ゼレンシキー宇大統領、エレバンで複数首脳と会談 防空、和平プロセス、兵器供給等協議
ウクライナのゼレンシキー大統領は4日、アルメニア首都エレバンで開催されている欧州政治共同体首脳会議の会場内で、「ワシントン・フォーマット」参加国の首脳と会談し、防空強化、PURLプログラムへの資金拠出、和平プロセスについて協議した。
ゼレンシキー大統領がテレグラム・チャンネルで報告した。
ゼレンシキー氏は、「欧州政治共同体首脳会議の傍らでワシントン・フォーマットでの有意義な会合が開かれた。マクロン仏大統領、スターマー英首相、メローニ伊首相、ストーレ・ノルウェー首相、トゥスク・ポーランド首相、オルポ・フィンランド首相、カーニー加首相、コスタ欧州理事会議長、フォンデアライエン欧州委員会委員朝、ルッテ北大西洋条約機構(NATO)事務総長が出席した。一人一人に感謝する! 防空強化、つまり必要な欧州のシステム及びミサイルの製造、PURL(「ウクライナのための優先的装備品ニーズリスト」)プログラムへの支援、欧州に独自の弾道ミサイル迎撃手段を確保する可能性について詳細に協議した」と説明した。
また同氏は、カナダによるPURLプログラムへの新たな拠出に謝意を表明した。同氏はさらに、同会談に先立ち、カーニー加首相が追加の2億ドルを拠出すると発表したと伝えた。ルッテNATO事務総長は、以前の合意に基づき、ウクライナへの弾道ミサイル迎撃用ミサイルの供給が継続していると明言した。
写真:大統領府
ゼレンシキー氏は、今回のワシントン・フォーマットの会合では、戦争を止めるための外交努力についても詳細に協議されたと報告した。
その際同氏は、「イランでの戦争により、現在、交渉には明らかな停滞が生じている。このプロセスをいかに活性化させるか、米国とのコンタクト、プロセスにおける欧州の役割について協議した。前線の状況についても話し合った。全てのパートナーが、ウクライナの立場が現在、はるかに強くなっていると指摘したことは非常に重要だ。私たちの戦士たちに感謝している」と述べた。

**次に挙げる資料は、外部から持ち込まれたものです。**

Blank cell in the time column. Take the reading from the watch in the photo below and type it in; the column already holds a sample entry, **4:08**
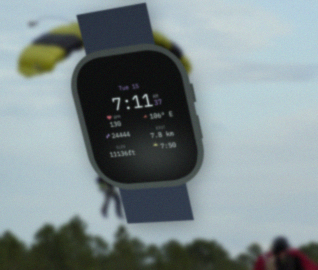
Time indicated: **7:11**
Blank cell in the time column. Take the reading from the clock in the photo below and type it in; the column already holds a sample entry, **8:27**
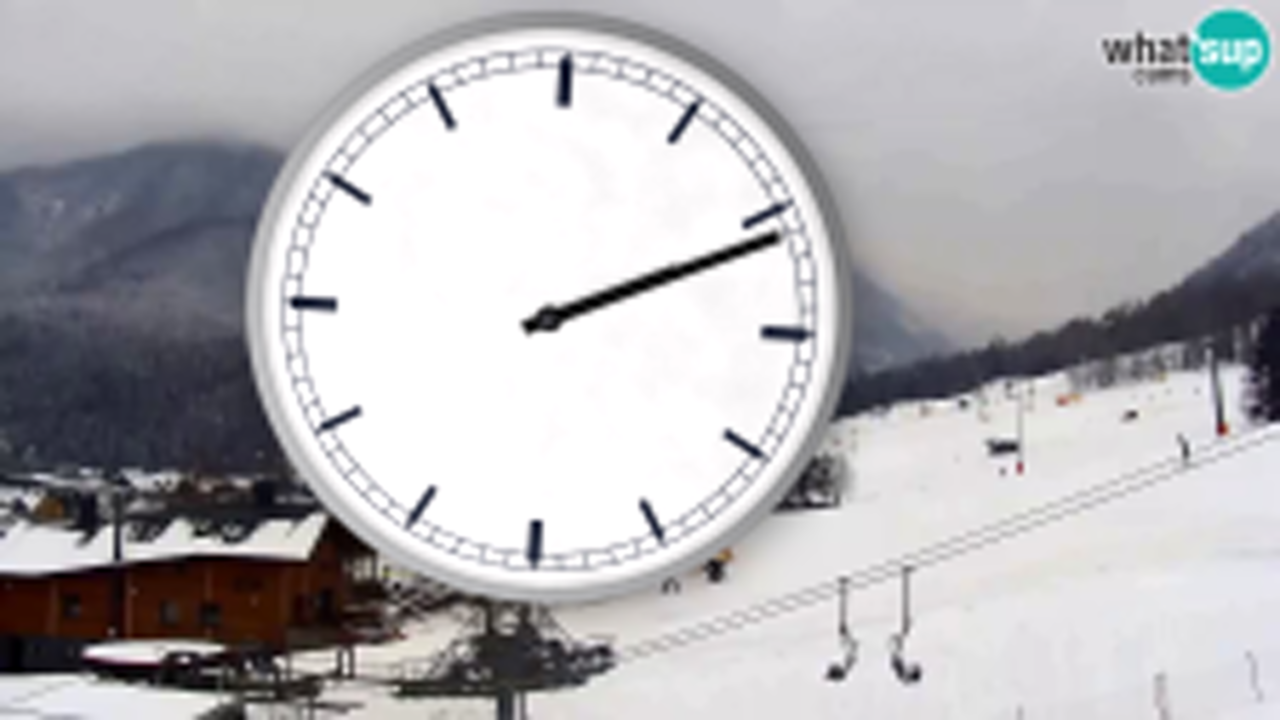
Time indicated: **2:11**
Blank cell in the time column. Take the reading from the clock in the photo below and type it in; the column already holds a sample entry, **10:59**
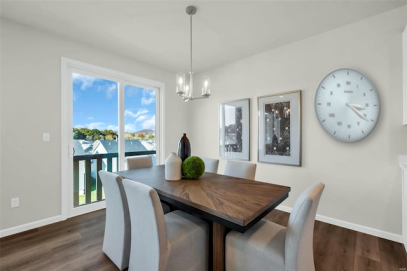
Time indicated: **3:21**
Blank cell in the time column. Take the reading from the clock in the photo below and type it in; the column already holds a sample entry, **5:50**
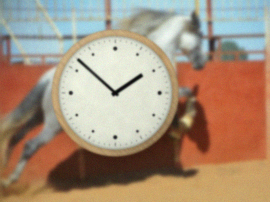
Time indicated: **1:52**
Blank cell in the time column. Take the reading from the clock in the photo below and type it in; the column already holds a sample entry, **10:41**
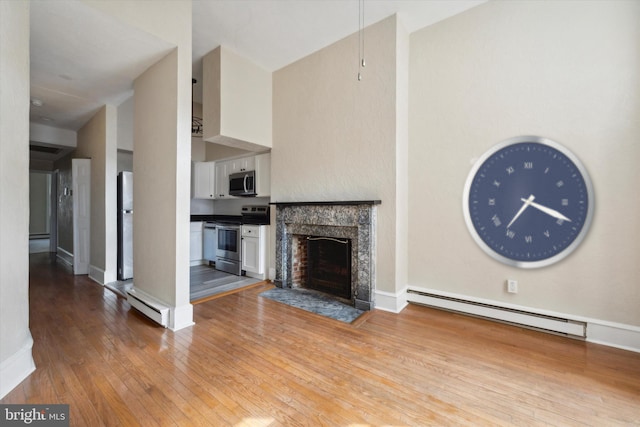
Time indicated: **7:19**
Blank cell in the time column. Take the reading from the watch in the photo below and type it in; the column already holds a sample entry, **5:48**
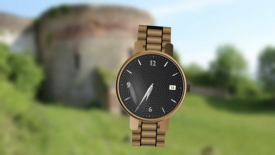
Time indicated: **6:35**
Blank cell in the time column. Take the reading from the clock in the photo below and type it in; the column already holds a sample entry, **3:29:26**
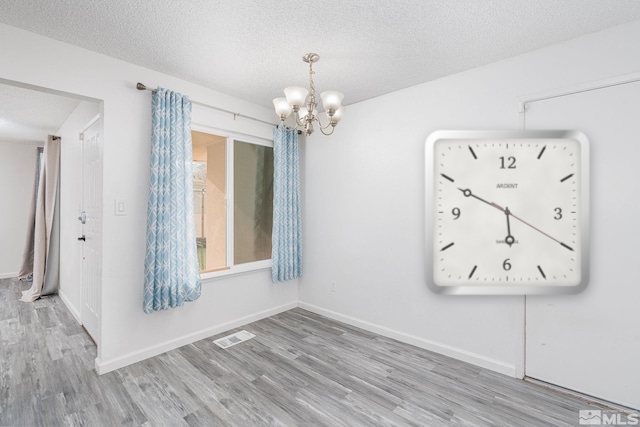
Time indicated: **5:49:20**
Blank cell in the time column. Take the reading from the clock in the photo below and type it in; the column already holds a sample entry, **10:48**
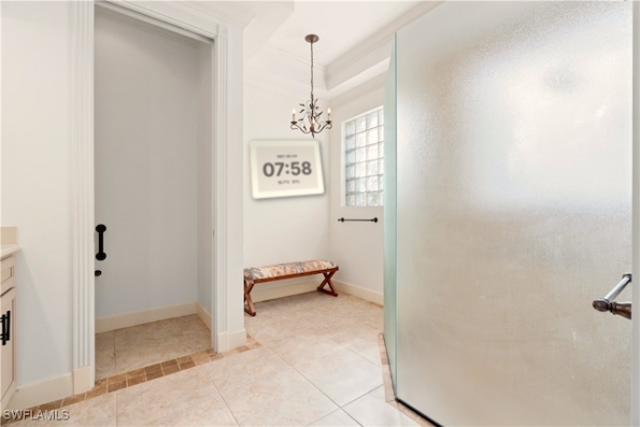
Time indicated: **7:58**
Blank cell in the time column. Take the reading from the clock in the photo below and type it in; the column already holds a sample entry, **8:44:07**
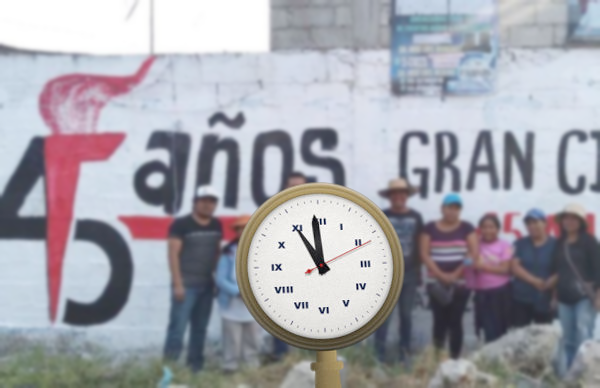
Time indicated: **10:59:11**
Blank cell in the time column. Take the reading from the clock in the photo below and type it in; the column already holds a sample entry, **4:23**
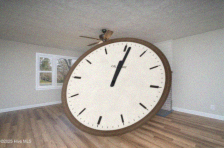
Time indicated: **12:01**
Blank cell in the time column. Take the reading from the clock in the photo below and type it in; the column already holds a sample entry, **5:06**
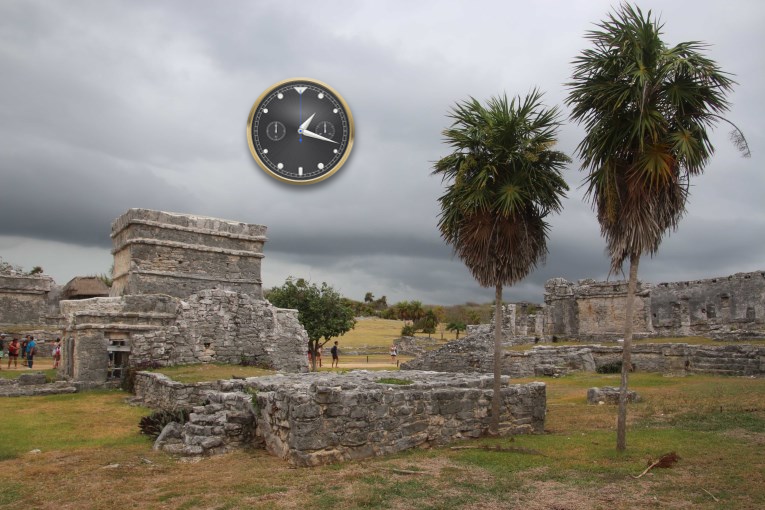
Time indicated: **1:18**
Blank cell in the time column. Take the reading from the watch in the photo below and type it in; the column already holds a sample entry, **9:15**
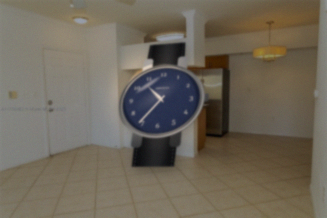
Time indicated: **10:36**
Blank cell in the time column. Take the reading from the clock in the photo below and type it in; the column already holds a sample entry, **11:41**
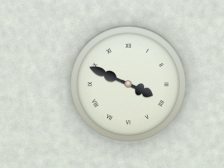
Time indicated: **3:49**
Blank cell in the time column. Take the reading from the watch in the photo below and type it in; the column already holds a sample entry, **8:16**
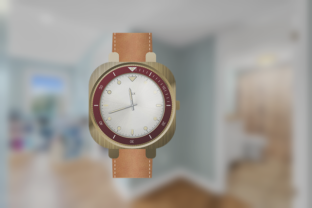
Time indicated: **11:42**
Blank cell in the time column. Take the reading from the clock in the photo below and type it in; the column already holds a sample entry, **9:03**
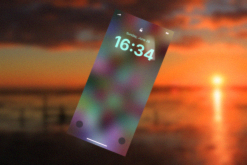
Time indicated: **16:34**
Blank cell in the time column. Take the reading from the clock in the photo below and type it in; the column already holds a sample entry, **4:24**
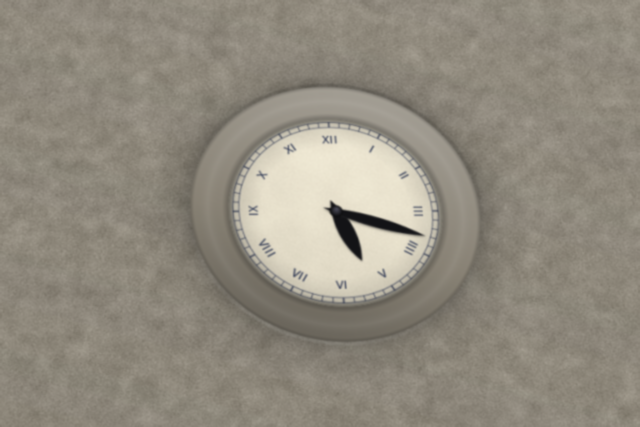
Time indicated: **5:18**
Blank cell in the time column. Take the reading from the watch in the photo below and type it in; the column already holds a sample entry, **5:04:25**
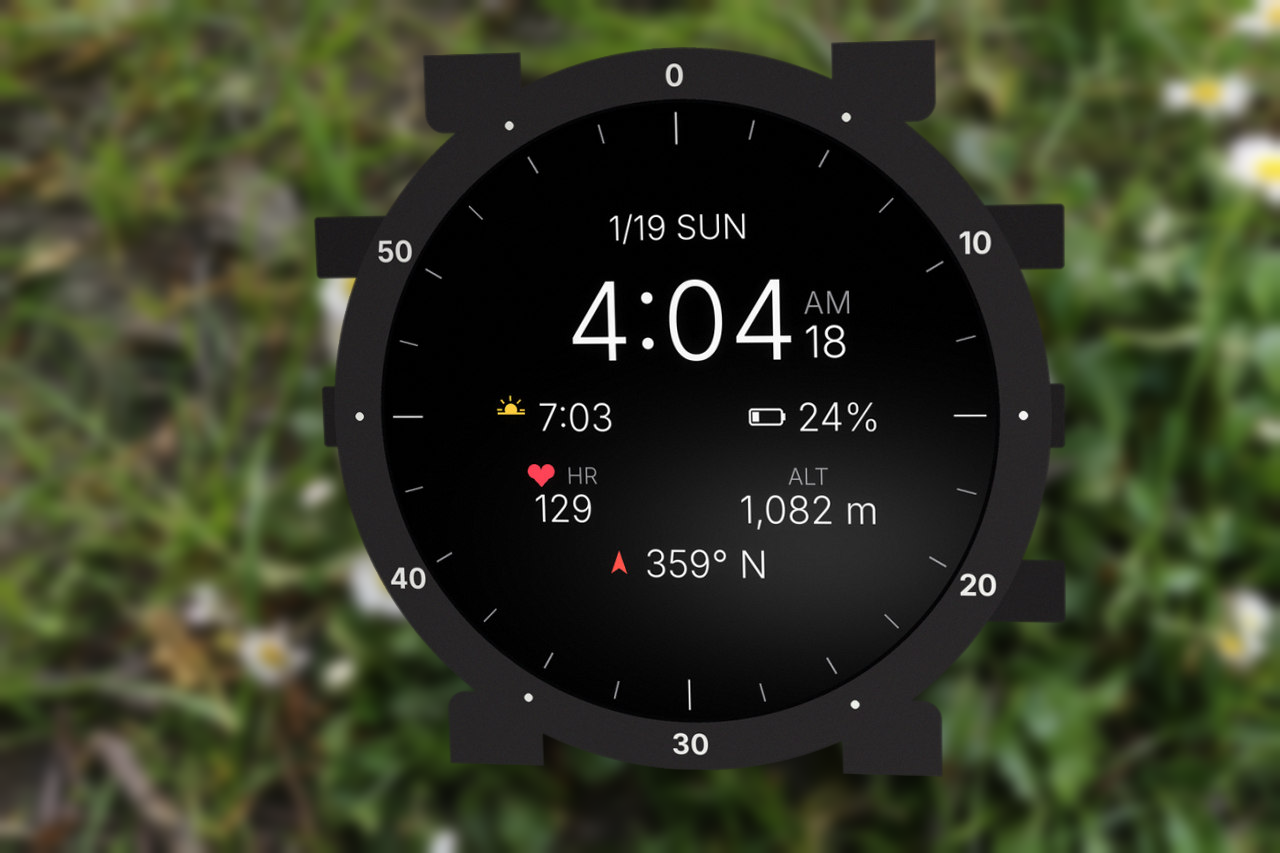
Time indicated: **4:04:18**
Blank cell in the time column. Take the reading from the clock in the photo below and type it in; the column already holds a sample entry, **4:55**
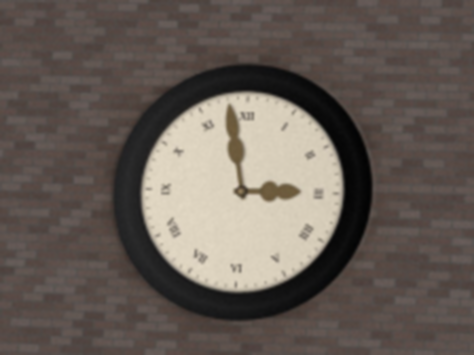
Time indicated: **2:58**
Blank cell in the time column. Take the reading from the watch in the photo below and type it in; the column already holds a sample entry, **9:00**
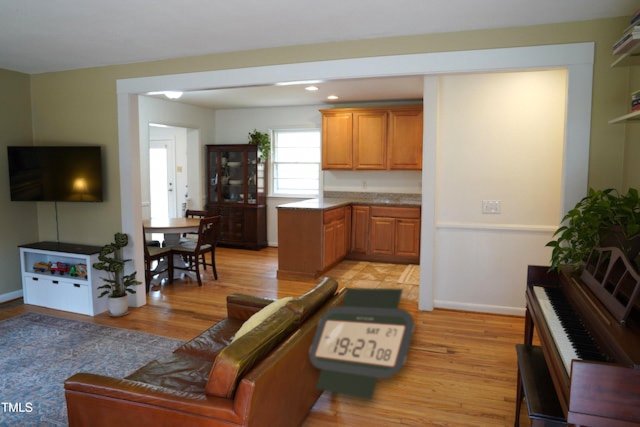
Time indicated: **19:27**
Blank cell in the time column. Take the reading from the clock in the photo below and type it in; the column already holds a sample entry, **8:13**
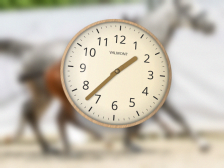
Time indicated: **1:37**
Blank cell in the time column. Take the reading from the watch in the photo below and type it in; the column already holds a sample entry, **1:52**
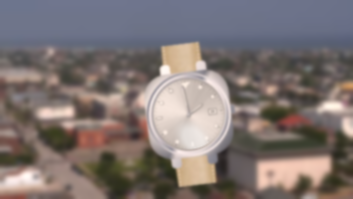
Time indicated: **1:59**
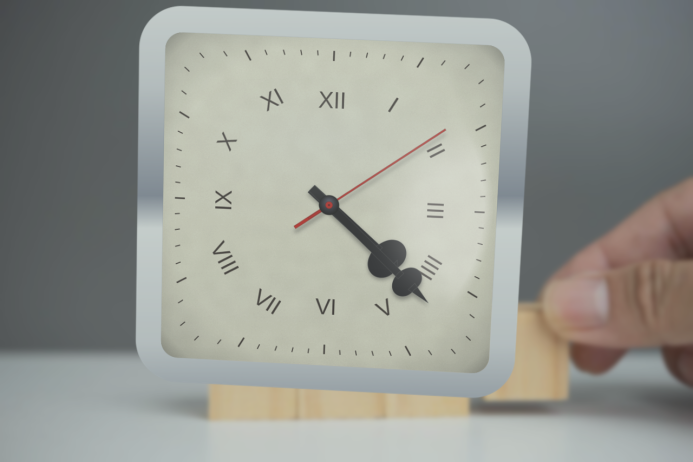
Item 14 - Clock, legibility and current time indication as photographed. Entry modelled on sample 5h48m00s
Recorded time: 4h22m09s
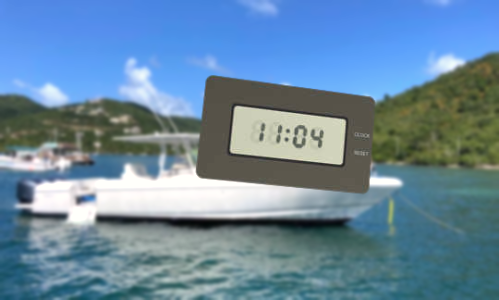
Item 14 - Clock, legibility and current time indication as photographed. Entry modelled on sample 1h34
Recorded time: 11h04
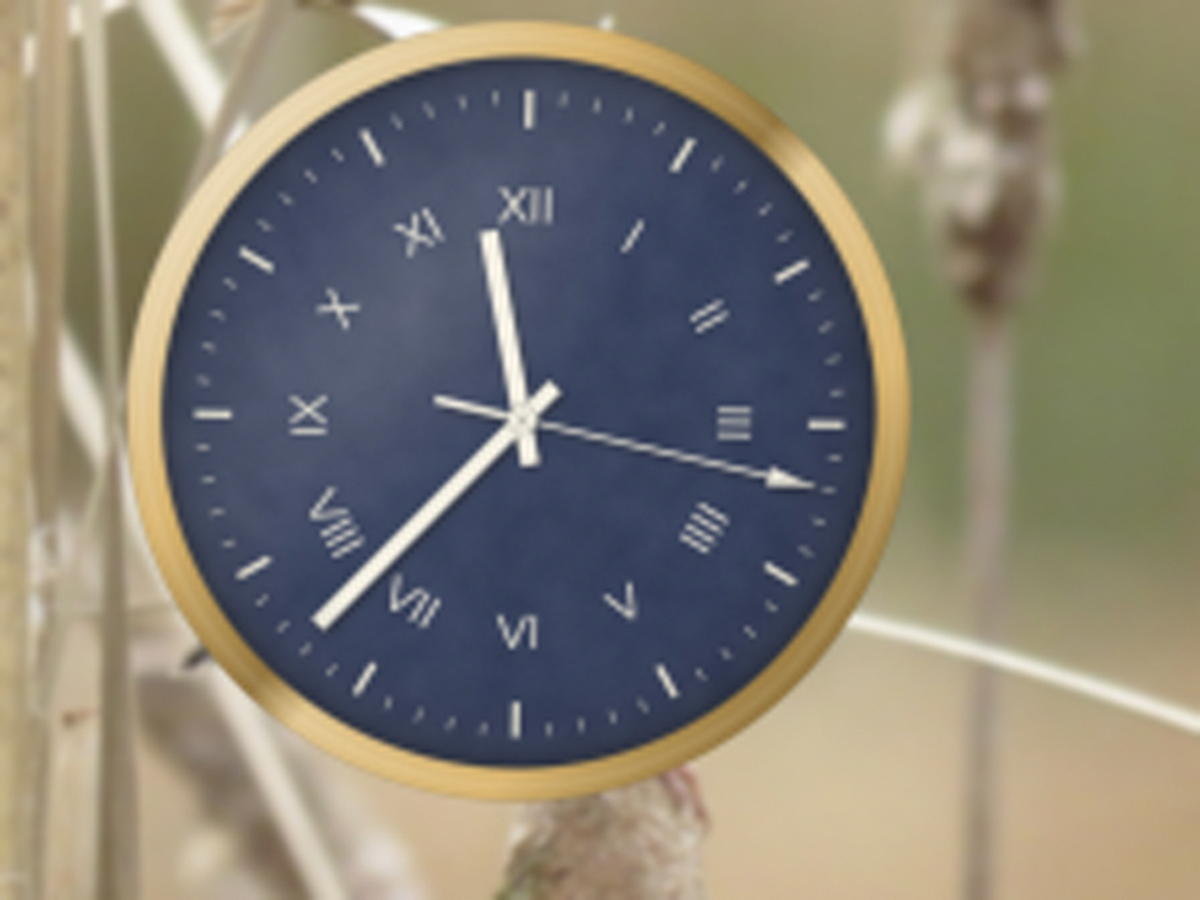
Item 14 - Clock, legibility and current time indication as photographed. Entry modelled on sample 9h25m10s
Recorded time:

同氏はその他、900億ユーロの欧州支援パッケージに謝意を表した。ゼレンシキー大統領は、「資金の提供ができるだけ早く開始され、ウクライナが冬に向けた準備における回復計画を実施できることが重要である」と伝えた。
なお、ゼレンシキー大統領は、3日からアルメニア首都エレバンを訪問している。